Tomcat - Servlet response blocking - problems with flush

不想你离开。 提交于 2019-12-05 18:22:43

Your server code looks fine. The problem is with your client code. It does not obey the HTTP protocol and is treating the response like a bunch of lines.

Quick fix on the server. Change to:

    sb.append("An additional line to see when it turns up on the client.\n");

Your client is blocking because you are using readLine to read the body of the message. readLine hangs because the body does not end with a line feed. Finally Tomcat times out, closes the connection, your buffered reader detects this and returns the remaining data.

If you make the change above (to the server), This will make your client appear to work as you expect. Even though it is still wrong.

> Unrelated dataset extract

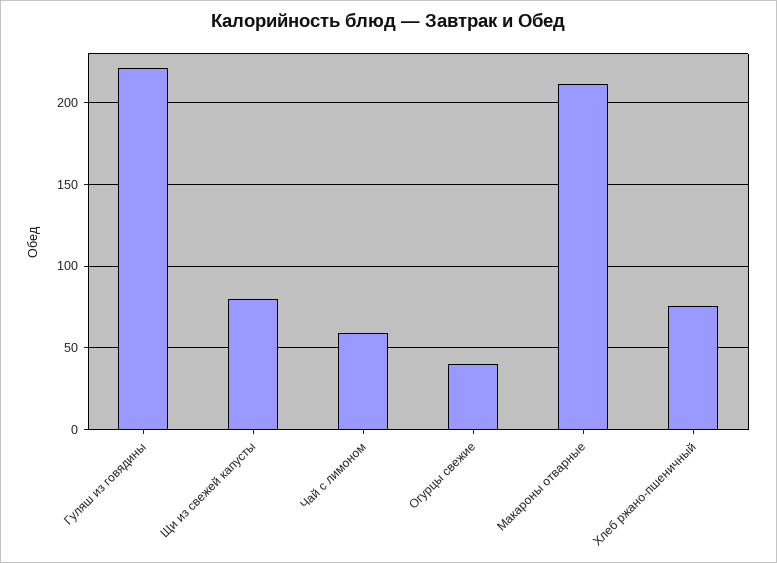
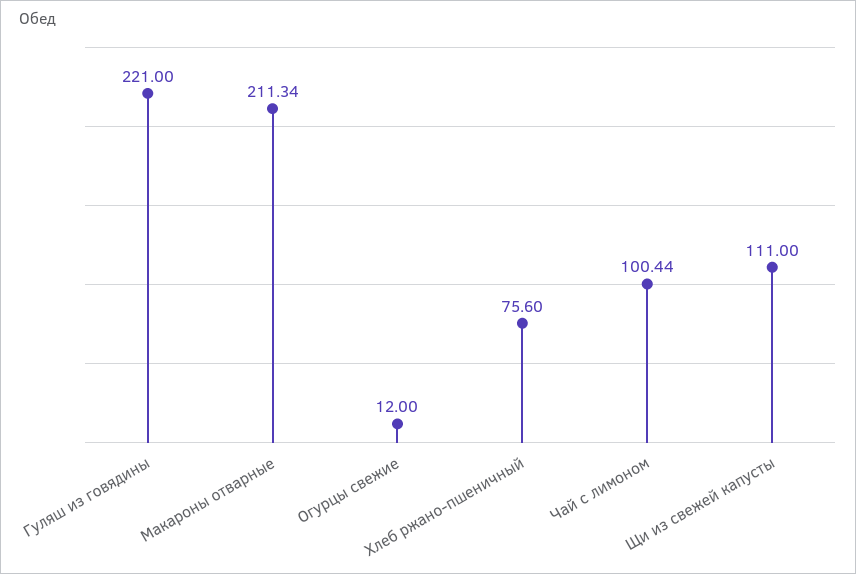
Щи из свежей капусты: 80 -> 111
Чай с лимоном: 60 -> 100.44
Огурцы свежие: 40 -> 12

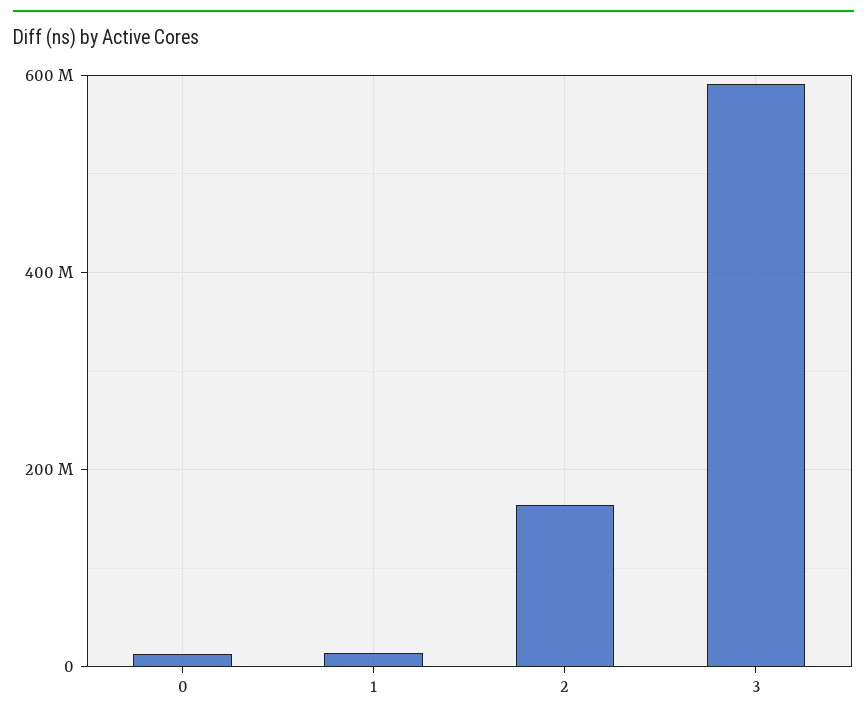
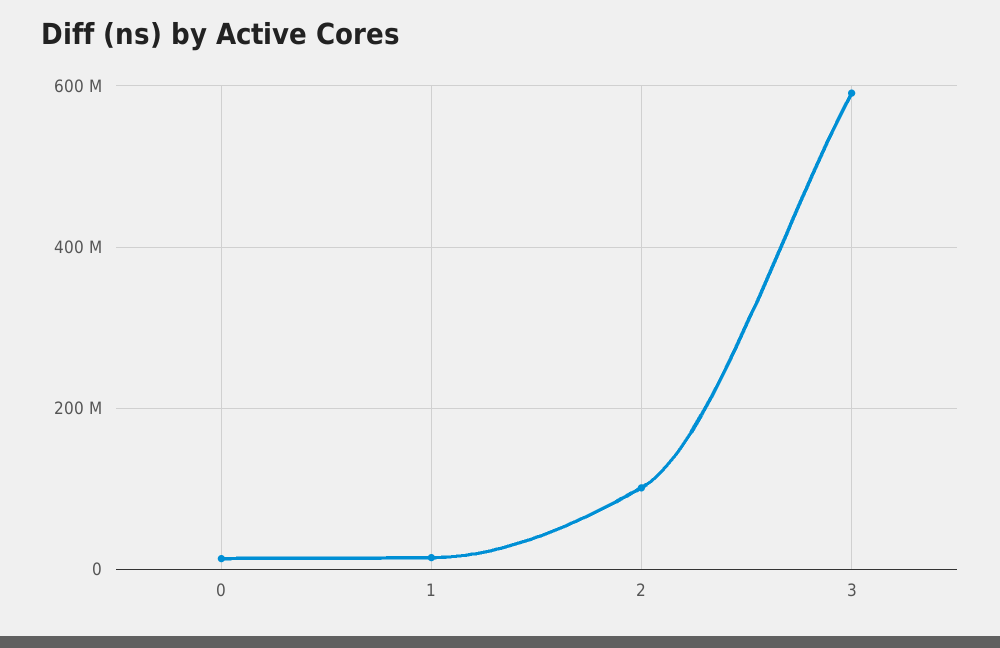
2: 160000000 -> 100000000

If you want to do your own HTTP parser, you have to read through the headers until you get two blank lines. Then you need to scan the headers to see if you had a Content-Length header. If there is no Content-Length then you are done. If there is a Content-Length you need to parse it for the length, then read exactly that number of additional bytes from the stream. This allows HTTP to transport both text data and also binary data which has no line feeds.

I recommend you replace the guts of your client code HTTP writer/parse with a pre-written client library that handles these details for you.

LOL Ok, I was doing something wrong (by omission). The solution to my issue? Add the following header to my http request,

Connection: close

That simple. Without that, the connection was staying alive. My code was relying on the server signifying that it was finished, but, the server was still listening on the open connection rather than closing it.

The header causes the server to close the connection when it finishes writing the response (which I guess is signified when its call to doPost(...) returns).

Addendum

With regard to the funky characters when flush() is called...

My server code, now that I'm using Connection: close, does not call flush(). However, if the content to be sent back is large enough (larger than the Tomcat connector's buffer size I suspect), I still get the funky characters sent back and the header 'Transfer-Encoding: chunked' appears in the response.

To fix this, I explicitly call, on the server side, response.setContentLength(...) prior to writing my response. When I do this, the Content-Length header is in the response instead of Transfer-Encoding: chunked, and I don't get the funky characters.

I'm not willing to burn any more time on this as my code is now working, but I do wonder if the funky characters were chunk delimiters, where, once I explicitly set the content length, the chunk delimiters were no longer necessary.